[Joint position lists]
··········
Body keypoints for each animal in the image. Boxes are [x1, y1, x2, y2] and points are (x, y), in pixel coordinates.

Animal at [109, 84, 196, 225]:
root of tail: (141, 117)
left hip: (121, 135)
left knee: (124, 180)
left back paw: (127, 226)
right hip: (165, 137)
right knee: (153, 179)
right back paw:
··········
— GOAL OF THE EXERCISE —
Lines from the one that contains "left hip: (121, 135)" through the final line of the entries must be duplicated exactly, and no other lines.

— OUTPUT —
left hip: (121, 135)
left knee: (124, 180)
left back paw: (127, 226)
right hip: (165, 137)
right knee: (153, 179)
right back paw:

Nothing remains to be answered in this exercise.